To achieve this speedup, Synopsys has announced that it is using NVIDIA CUDA-X libraries to optimise its solutions for next-generation semiconductor development. The company is also expanding support for the NVIDIA Grace CPU architecture and enabling more than 15 Synopsys solutions in 2025.
Commenting Sassine Ghazi, president and CEO of Synopsys said, "Synopsys technology is mission-critical to the productivity and capabilities of engineering teams from silicon to systems. By harnessing the performance of NVIDIA accelerated computing, we can help customers unlock new breakthroughs and deliver innovation even faster."
"Chip design is one of the most complex engineering challenges in human history," said Jensen Huang, founder and CEO of NVIDIA. "With NVIDIA Blackwell and CUDA-X, Synopsys is cutting simulation times from days to hours - advancing chip design to power the AI revolution."
Synopsys and NVIDIA are advancing a multi-year collaborative effort to accelerate electronic design automation (EDA) workloads. Synopsys is applying NVIDIA accelerated compute architectures, including the NVIDIA GB200 Grace Blackwell Superchip, to achieve significant, projected runtime gains for workflows including circuit simulation, computational lithography, Technology Computer-Aided Design (TCAD), physical verification, and materials engineering.
These accelerated workflows include:
Circuit Simulation: Synopsys PrimeSim SPICE simulation workloads are projected to achieve a 30x speed up utilising the NVIDIA Grace Blackwell platform. At present, customers can achieve up to 15x speed with NVIDIA GH200 Superchips. NVIDIA accelerated computing architectures enable the simulation of challenging circuits to achieve signoff with SPICE-level accuracy, reducing runtimes from days to hours.
Computational Lithography: Synopsys Proteus provides optical proximity correction (OPC) software and inverse imaging technology (ILT) to resolve challenges at leading technology nodes. By leveraging NVIDIA technologies, Synopsys can deliver ‘game-changing’ technology to advance this computationally intensive manufacturing process. At present, Synopsys Proteus is optimised for NVIDIA H100 GPUs and integrated with the NVIDIA cuLitho library, achieving a 15x speed up of OPC. By leveraging the NVIDIA Blackwell platform, however Synopsys Proteus is expected to accelerate computational lithography simulations by up to 20x.
TCAD Simulation: Early results applying GPU-enabled capabilities and NVIDIA CUDA-X libraries to the Synopsys Sentauras TCAD process and device simulation solution is projected to accelerate time to results up to 10x. This solution is currently under development and is expected to be available to customers later this year.
Materials Engineering: Synopsys QuantumATK delivers atomic-scale modelling for semiconductor and materials research and development. Utilising CUDA-X libraries on the NVIDIA Hopper architecture can accelerate time to results up to 100x, enabling customers to simulate and analyse a wide range of materials with greater efficiency.
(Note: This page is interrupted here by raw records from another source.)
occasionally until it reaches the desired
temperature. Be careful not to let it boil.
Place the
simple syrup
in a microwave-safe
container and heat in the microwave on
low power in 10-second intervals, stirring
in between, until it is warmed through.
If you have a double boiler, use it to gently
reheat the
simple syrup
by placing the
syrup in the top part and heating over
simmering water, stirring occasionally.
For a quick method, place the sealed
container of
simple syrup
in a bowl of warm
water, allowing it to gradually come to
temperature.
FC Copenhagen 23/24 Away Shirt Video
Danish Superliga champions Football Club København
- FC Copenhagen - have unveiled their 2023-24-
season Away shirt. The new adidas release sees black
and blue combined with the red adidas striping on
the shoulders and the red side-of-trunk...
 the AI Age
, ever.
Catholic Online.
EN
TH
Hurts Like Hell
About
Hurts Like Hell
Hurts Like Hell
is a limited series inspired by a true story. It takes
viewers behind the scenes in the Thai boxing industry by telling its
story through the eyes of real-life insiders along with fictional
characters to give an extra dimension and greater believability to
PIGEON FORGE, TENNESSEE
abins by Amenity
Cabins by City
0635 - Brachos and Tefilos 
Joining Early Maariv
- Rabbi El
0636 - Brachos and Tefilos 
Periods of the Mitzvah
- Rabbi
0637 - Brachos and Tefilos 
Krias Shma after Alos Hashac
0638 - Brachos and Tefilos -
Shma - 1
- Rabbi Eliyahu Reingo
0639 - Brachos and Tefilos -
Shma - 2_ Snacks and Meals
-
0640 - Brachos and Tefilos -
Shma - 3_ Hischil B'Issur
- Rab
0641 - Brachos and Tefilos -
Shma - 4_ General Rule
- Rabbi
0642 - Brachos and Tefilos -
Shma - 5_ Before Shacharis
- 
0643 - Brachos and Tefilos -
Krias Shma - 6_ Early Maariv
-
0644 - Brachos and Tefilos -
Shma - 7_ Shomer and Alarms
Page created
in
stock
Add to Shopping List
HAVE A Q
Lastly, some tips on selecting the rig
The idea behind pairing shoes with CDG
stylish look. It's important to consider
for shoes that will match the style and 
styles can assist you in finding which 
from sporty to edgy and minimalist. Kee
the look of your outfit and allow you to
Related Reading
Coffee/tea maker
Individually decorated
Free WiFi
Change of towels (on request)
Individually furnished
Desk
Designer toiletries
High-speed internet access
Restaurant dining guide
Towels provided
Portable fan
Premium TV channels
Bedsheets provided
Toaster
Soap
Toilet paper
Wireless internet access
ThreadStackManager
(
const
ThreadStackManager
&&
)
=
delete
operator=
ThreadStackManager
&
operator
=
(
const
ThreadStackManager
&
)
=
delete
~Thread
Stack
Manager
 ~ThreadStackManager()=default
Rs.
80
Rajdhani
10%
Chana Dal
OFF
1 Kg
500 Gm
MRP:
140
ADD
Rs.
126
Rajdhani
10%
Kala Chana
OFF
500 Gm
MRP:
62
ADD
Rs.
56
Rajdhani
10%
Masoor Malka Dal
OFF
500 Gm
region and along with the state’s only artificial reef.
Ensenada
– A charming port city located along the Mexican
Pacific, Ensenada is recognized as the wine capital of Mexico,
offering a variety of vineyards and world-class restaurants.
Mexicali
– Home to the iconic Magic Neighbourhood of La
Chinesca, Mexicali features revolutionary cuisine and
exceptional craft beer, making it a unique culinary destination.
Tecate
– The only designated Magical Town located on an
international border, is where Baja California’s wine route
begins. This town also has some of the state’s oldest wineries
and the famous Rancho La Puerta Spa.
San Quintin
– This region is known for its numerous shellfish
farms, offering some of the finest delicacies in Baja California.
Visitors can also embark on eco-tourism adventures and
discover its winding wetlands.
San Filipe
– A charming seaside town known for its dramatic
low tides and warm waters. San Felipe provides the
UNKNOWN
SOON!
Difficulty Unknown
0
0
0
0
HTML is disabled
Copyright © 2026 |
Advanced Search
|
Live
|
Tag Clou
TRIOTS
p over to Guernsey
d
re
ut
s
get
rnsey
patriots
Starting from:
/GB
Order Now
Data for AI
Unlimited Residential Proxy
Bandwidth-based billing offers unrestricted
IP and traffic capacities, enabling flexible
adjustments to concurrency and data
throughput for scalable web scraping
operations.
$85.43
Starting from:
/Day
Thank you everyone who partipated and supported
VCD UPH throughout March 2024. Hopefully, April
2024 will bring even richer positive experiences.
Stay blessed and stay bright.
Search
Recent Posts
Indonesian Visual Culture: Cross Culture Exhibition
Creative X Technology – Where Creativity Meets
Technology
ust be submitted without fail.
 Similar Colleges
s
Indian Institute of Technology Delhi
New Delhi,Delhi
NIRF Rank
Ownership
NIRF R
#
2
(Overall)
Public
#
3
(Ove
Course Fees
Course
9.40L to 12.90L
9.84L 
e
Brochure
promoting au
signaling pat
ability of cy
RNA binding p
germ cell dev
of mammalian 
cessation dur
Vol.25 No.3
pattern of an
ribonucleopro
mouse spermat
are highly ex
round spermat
Synopsys said that it plans to continue enabling accelerated computing on NVIDIA platforms throughout its portfolio.
Synopsys and NVDIA's efforts to accelerate chip design also extend to speeding chip design with generative AI using NVIDIA NIM microservices.
For example, customers using Synopsys' Gen AI-powered knowledge assistant, Synopsys.ai Copilot, are seeing an average 2x productivity improvement compared to prior methods. The integration of NVIDIA NIM microservices is projected to enable an additional 2x speedup for even faster time to answers.
Additionally, Synopsys is enabling more than 15 solutions using the Grace CPU architecture for Synopsys EDA workloads spanning circuit simulation, physical verification, static timing analysis, and functional verification.
The company plans to further increase support on the Grace CPU architecture in 2025.